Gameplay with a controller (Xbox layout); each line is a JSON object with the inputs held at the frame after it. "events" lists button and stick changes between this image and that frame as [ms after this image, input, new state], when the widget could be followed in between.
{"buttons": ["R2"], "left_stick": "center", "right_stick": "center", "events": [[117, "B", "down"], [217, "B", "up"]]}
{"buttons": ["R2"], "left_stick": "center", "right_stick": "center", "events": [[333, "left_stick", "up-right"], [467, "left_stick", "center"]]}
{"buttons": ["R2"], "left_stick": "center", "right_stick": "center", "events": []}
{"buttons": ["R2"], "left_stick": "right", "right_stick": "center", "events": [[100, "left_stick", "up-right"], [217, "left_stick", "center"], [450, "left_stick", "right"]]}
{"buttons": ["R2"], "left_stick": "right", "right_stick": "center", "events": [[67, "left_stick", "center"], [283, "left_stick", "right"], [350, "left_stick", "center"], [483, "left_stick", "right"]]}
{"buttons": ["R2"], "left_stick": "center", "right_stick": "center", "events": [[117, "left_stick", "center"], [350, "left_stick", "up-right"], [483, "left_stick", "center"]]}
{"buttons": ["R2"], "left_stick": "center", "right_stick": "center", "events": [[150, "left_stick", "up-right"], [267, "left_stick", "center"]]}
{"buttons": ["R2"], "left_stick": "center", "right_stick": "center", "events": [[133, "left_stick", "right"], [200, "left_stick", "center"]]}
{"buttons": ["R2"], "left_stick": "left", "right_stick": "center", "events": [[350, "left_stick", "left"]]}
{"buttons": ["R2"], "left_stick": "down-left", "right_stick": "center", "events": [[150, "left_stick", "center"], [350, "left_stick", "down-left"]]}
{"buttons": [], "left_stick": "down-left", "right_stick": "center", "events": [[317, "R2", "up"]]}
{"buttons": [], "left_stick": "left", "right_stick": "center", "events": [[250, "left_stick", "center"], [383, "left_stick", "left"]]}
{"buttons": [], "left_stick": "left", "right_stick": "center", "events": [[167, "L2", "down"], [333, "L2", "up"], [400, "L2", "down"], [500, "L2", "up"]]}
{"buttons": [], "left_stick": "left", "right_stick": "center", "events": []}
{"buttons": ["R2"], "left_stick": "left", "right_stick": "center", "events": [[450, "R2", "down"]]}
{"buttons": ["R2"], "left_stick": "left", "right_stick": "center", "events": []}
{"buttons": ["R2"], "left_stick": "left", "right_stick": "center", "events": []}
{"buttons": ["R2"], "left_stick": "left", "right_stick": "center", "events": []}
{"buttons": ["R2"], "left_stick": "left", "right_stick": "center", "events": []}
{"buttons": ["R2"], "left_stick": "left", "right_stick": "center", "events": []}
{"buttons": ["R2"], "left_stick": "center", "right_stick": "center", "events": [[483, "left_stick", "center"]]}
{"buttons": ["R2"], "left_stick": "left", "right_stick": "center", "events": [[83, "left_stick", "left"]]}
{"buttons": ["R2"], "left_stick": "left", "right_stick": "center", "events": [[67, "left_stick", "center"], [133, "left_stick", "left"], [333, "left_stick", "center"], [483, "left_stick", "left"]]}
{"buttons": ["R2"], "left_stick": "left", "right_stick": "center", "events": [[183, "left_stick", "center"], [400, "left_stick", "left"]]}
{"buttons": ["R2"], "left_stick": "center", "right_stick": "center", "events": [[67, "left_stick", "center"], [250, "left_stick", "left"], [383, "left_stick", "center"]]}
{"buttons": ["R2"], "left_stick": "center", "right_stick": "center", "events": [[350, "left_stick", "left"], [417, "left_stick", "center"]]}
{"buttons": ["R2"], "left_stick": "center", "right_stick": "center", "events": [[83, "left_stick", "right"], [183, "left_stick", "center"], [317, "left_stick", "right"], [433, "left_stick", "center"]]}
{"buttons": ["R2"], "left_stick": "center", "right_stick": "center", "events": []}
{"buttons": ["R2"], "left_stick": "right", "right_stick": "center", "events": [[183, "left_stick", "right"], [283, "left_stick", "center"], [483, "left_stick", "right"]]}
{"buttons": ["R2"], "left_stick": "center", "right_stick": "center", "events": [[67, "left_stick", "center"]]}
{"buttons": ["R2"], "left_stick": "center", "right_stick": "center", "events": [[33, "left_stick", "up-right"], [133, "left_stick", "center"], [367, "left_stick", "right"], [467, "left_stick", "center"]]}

**What the exercise asks:** If a line of the records above contains the word "down", count it; then give the total and nothing more.

**Finished exercise:** 5